Winning the first design competition they'd ever entered came as a great surprise to the architects of New York City-based Steven Learner Studio. According to principal Steven Learner, AIA, the firm entered the Greensburg GreenTownChain of Eco-Homes design competition in fall 2009 intending simply to use the experience to expand its cumulative knowledge of green and sustainable design.
But the studio's expertise in maximizing livable space within minimal footprints, gained through its many urban loft and apartment projects, served it well in the competition. The design of the 1,450-square-foot, three-bedroom Meadowlark House recently won the grand prize in the Chain of Eco-Homes Competition.
Greensburg, Kan., was leveled by a tornado in 2007, but almost as soon as the dust had settled, its leaders and residents vowed to recreate the town as a model green community. With the help of Greensburg Greentown, a grassroots organization established to support the rebuilding, the town has made great strides. The organization launched the 12-house Chain of Eco-Homes project to develop living laboratories that will inform the town's residents and visitors about the latest sustainable and tornado-resistant building techniques, energy technologies, and green products. The houses also will be used as lodging for eco-tourists visiting the town.
"Most importantly, they will demonstrate the breadth of what's possible in sustainable residential design and green-built living," says Daniel Wallach, executive director and founder of Greensburg GreenTown.
With the Chain of Eco-Homes Competition, the organization and its partner, FreeGreen.comHIB Building System.
In addition to earning a cash prize of $10,000, Steven Learner Studio's Meadowlark House will be built as part of the Chain of Eco-Homes Project, and the design plans will be made available on FreeGreen.com, an online source of free sustainable home plans.
Many of the designs entered in the competition were strikingly beautiful and far flashier than Meadowlark, which is modest in both size and aesthetic.
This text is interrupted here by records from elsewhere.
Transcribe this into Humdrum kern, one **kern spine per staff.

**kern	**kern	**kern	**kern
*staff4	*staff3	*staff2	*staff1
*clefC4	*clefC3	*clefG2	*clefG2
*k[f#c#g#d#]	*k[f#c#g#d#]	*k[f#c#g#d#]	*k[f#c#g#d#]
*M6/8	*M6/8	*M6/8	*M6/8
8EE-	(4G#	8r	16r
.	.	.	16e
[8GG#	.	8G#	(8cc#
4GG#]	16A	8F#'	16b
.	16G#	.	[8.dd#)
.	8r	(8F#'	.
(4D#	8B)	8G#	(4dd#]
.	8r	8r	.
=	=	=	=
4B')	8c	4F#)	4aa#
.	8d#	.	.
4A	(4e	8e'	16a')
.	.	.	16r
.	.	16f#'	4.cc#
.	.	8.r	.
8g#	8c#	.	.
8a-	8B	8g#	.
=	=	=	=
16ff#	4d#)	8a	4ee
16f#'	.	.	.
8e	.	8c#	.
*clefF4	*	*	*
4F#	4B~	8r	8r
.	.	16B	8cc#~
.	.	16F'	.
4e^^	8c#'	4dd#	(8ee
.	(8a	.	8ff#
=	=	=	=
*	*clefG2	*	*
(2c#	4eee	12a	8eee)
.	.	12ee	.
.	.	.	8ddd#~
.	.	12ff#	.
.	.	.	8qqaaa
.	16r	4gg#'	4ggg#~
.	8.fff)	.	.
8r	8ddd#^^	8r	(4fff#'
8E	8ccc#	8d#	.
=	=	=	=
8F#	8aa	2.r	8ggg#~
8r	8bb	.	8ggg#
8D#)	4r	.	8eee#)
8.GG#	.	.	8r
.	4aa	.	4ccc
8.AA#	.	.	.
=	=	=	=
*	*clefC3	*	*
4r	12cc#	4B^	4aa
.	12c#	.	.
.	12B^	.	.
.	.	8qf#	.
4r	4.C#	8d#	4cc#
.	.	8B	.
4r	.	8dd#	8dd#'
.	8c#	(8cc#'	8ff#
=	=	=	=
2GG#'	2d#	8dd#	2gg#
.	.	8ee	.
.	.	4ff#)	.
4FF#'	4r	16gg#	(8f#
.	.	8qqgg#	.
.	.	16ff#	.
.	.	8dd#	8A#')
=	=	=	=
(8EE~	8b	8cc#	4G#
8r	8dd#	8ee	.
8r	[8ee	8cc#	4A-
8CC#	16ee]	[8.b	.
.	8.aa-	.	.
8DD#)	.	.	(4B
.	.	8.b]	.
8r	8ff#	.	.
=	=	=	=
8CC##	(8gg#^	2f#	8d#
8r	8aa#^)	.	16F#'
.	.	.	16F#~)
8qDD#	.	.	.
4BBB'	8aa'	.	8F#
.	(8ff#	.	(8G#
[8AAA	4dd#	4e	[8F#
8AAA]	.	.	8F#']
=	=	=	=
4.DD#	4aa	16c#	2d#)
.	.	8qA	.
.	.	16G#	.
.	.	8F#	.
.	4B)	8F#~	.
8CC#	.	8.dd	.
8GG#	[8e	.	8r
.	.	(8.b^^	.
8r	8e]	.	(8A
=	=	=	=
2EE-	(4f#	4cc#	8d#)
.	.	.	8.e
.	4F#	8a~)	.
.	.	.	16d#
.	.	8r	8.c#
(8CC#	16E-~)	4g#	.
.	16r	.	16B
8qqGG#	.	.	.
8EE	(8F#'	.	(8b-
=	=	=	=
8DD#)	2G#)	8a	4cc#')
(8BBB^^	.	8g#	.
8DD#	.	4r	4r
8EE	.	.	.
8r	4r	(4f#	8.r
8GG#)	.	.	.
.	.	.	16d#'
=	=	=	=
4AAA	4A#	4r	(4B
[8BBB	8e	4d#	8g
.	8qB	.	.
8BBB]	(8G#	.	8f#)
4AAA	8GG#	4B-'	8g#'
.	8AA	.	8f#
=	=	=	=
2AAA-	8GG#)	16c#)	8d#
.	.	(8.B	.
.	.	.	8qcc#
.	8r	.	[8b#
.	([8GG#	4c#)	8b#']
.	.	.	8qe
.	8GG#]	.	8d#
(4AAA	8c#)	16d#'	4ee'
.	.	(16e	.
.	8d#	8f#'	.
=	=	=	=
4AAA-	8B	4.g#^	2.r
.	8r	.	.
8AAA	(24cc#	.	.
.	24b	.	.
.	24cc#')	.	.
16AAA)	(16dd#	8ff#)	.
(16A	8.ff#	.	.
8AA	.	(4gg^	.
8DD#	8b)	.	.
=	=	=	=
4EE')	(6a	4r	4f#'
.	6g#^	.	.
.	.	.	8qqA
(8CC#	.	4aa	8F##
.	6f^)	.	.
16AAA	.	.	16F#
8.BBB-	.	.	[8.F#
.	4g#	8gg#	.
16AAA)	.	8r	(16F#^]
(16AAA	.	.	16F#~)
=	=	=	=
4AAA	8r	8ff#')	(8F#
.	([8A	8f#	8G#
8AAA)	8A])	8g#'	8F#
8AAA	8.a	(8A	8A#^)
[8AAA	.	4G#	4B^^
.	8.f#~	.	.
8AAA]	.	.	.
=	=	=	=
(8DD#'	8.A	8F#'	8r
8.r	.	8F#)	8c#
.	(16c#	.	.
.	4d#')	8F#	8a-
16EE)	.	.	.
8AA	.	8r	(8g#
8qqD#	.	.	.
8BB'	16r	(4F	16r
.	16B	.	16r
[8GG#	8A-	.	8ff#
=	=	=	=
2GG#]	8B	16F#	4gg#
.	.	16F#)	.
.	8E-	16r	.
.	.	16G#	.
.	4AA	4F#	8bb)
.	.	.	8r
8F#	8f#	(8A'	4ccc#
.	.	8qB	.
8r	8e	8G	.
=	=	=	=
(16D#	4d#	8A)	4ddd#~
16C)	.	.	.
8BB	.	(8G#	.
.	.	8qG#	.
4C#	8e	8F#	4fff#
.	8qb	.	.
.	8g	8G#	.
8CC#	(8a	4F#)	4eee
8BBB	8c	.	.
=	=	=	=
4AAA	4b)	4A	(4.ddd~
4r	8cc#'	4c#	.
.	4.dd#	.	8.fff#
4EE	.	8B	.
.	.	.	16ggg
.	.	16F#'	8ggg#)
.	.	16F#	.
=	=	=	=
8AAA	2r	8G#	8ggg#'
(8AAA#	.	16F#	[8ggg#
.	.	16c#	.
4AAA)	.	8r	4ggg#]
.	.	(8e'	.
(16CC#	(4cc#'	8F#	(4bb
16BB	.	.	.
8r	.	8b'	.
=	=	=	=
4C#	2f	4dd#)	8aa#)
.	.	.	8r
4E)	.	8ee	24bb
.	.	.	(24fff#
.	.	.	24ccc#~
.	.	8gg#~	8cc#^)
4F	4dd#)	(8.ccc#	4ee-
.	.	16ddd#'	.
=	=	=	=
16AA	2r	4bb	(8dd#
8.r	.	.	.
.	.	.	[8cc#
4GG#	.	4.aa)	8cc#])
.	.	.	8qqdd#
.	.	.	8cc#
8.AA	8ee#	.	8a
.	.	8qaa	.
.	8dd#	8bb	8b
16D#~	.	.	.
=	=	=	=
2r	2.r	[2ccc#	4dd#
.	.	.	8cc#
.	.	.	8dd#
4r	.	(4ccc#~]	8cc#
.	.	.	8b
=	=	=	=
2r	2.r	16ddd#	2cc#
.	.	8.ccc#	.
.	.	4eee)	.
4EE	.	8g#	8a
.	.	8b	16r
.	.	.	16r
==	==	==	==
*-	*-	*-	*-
In keeping with the competition's guidelines, the designers focused on practicality, livability, flexibility for multiple types of residents, and adaptability over time. "This is a house that is actually going to be built and someone is going to live in it," at least temporarily, Learner says. "That was our starting point."
Set along an East/West axis to maximize passive solar and ventilation performance, Meadowlark's compact floor plan separates public and private spaces into two parallel, but slightly offset, wings. The long wedge of public living spaces—containing an open kitchen/dining room/living room—extends to exterior patios at the house's front and back. The simple rectangle of the private wing houses three bedrooms and two bathrooms, buffered from the public realm by closets, kitchen wall, and a hall. With three bedrooms, Meadowlark can easily accommodate many different family patterns. A standing-seam metal-clad butterfly roof is designed to channel rainwater to an underground cistern for irrigation. A large portion of the roof is oriented southward to allow installation of photovoltaic panels, although the architects didn't specify the technology.
Learner chose to design around the modular HIB Building System of stack-locking wood blocks made from a combination of sustainable, non-toxic materials, including ground mussel shell. The system, produced by German company HIB, provides high insulating values, and its dovetail and tongue-and-groove connections provide lateral stability against seismic forces and high wind loads. Continuous metal straps from foundation to roof joists provide extra structural strength.
While Meadowlark's design is decidedly modern, it's not emphatically so. "The Meadowlark was different enough to be interesting, but familiar enough that people can feel comfortable with it," Wallach says. The design appealed to the most diverse aesthetic preferences among the competition judges—architects, builders, and Greensburg residents, alike.
Meadowlark struck all the right notes with its simple elegance, modest approach, affordability, and durable structural design.
Two runners-up were also selected for recognition in the Chain of Eco-Homes Competition, each receiving $1,000 and also being made available on FreeGreen.com. The Root/Breathe/Endure House by Stuttio Workshop of Venice, Calif., and Linear Villa by Daniel Day Studio of Dallas.
Competition judges were Michelle Kaufmann, AIA, LEED AP; Allison Arieff, editor-at-large, Sunset magazine and columnist for The New York Times; Lloyd Alter, columnist for TreeHugger.com and associate professor at Ryerson University in Toronto; Ron Jones, CEO of Green Builder Media; Steve Hewitt, Greensburg city administrator; and Ben Uyeda, FreeGreen.com chief architectural officer and university lecturer.